Researchers have long explored ways to transplant pancreatic islets to treat type I diabetes in the long term to eliminate the need for continuous glucose monitoring and insulin injections. However, there are several challenges to this approach. Now, a study from researchers at the University of Illinois demonstrates insulin-secreting cells, called islets, show increased viability and function after spending twenty-one days inside tiny capsules containing even tinier capsules bearing a drug making the cells more resilient to oxygen deprivation. The team states their drug-carrying microsphere within a cell-bearing microcapsule could be the key to transplanting insulin-secreting pig pancreas cells into human patients whose own cells have been destroyed by type I diabetes. The study is published in the journal Drug Delivery and Translational Research.
Previous studies have shown there are many hurdles to pancreatic islet transplantation, with functional, viable islets needed to secrete insulin when exposed to glucose. This is married to the fact once the islets are isolated from tissue, the next big challenge is to keep them alive and functioning after transplantation. The current study develops islets co-encapsulated with the exenatide-loaded microspheres exhibiting improved survival and glucose-stimulated insulin secretion, compared to those without.

Data under study
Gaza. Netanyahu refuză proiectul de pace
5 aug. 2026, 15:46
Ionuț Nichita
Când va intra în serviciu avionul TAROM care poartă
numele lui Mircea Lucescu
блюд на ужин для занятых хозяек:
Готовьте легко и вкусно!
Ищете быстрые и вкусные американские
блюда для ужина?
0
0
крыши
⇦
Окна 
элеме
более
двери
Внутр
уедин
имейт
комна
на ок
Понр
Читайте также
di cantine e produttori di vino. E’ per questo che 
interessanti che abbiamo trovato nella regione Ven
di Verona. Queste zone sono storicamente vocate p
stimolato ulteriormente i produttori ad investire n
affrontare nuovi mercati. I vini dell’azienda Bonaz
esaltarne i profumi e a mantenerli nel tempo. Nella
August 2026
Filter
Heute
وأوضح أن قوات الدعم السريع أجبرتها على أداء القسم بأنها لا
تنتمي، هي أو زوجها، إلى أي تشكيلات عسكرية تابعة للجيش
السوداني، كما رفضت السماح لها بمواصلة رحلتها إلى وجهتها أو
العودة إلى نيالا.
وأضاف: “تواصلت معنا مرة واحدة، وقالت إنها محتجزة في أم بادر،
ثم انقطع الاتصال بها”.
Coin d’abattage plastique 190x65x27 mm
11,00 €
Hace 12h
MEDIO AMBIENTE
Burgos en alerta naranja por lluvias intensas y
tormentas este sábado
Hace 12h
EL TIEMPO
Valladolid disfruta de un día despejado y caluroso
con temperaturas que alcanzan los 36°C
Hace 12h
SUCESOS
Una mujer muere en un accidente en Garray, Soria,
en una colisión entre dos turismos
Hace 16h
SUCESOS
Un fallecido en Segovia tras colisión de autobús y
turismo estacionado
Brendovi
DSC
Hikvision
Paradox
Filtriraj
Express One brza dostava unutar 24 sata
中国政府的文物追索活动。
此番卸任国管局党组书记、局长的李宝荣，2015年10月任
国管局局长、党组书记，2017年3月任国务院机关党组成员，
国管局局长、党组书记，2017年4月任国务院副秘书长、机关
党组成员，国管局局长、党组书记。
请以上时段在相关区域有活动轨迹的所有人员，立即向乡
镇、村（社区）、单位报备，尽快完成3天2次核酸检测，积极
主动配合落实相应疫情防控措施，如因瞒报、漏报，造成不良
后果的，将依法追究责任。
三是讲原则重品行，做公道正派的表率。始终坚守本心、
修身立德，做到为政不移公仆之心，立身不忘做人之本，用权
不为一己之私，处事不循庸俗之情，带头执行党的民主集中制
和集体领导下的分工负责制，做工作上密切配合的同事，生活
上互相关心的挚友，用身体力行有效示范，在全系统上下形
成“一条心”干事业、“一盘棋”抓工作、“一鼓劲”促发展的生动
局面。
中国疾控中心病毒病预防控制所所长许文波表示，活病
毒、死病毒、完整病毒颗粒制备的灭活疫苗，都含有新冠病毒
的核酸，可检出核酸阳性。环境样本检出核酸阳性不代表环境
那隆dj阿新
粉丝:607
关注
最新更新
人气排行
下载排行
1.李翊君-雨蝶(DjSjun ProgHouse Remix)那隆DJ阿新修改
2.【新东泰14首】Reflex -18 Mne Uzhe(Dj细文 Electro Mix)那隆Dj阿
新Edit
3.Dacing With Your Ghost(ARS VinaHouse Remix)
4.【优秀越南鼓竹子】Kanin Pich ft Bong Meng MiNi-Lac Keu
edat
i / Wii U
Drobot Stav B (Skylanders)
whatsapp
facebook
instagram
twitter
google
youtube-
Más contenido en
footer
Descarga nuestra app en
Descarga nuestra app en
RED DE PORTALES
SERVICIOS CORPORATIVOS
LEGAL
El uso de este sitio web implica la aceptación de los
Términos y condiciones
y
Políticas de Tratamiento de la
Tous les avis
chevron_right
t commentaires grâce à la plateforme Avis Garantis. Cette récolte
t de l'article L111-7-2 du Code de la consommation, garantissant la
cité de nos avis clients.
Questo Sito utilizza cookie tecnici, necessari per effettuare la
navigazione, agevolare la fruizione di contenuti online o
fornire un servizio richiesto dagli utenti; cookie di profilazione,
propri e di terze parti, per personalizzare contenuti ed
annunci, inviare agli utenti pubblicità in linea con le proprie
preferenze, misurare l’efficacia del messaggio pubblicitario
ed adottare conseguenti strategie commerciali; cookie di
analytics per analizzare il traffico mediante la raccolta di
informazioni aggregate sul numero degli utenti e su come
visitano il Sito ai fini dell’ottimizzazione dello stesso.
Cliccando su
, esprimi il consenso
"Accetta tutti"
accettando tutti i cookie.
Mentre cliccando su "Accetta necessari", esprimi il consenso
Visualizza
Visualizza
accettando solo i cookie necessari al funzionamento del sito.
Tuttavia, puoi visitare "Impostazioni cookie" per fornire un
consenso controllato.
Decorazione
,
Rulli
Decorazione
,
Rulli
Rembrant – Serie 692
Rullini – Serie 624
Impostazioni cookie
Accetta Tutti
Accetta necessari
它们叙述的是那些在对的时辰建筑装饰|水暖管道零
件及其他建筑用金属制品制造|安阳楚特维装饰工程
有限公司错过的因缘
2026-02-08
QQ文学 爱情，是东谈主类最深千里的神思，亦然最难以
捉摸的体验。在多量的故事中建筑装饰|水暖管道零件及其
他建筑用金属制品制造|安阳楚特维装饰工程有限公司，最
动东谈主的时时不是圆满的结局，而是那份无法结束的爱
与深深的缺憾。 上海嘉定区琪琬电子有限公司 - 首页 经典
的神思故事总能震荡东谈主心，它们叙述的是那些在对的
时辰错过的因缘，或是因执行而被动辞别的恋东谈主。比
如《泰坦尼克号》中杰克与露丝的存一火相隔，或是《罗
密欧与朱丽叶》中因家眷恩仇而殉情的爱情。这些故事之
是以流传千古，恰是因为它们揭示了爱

Exercise tasks
**1)** Check three statements against the islet transplant passage and mark each one yes or no, quoting the exact words from the passage that settle it. (a) The islets spent twenty-one days inside the capsules. (b) The study appeared in the journal Diabetes Care. (c) Islets co-encapsulated with exenatide-loaded microspheres survived less well than those without.
**2)** Resume the islet transplant passage, picking up right after its last sentence.

Responses for each task
**1)**
(a) Yes: "after spending twenty-one days inside tiny capsules"
(b) No: "The study is published in the journal Drug Delivery and Translational Research."
(c) No: "exhibiting improved survival and glucose-stimulated insulin secretion, compared to those without."

**2)**
The current study develops tiny microspheres loaded with a drug to improve cell viability and function in hypoxic conditions. The microspheres are designed to provide an extended-release of the drug over twenty-one days. The group packaged pig islets and the microspheres together within microcapsules and compared them with encapsulated islets minus the drug-containing microspheres over three weeks.
Results show after twenty-one days, around seventy-one percent of the islets packaged with the drug-releasing microspheres remained viable, while only about forty-five percent of the islets encapsulated on their own survived. Data findings show the cells with the microspheres also maintained their ability to produce insulin in response to glucose at a significantly higher level than those without the microspheres.
The team states their study demonstrates the viability in vitro of their microsphere-within-a-microcapsule strategy to enable islet transplantation. For the future, the researchers hope to test their microsphere-within-a-microcapsule technique in small animals before looking toward larger animal or human trials.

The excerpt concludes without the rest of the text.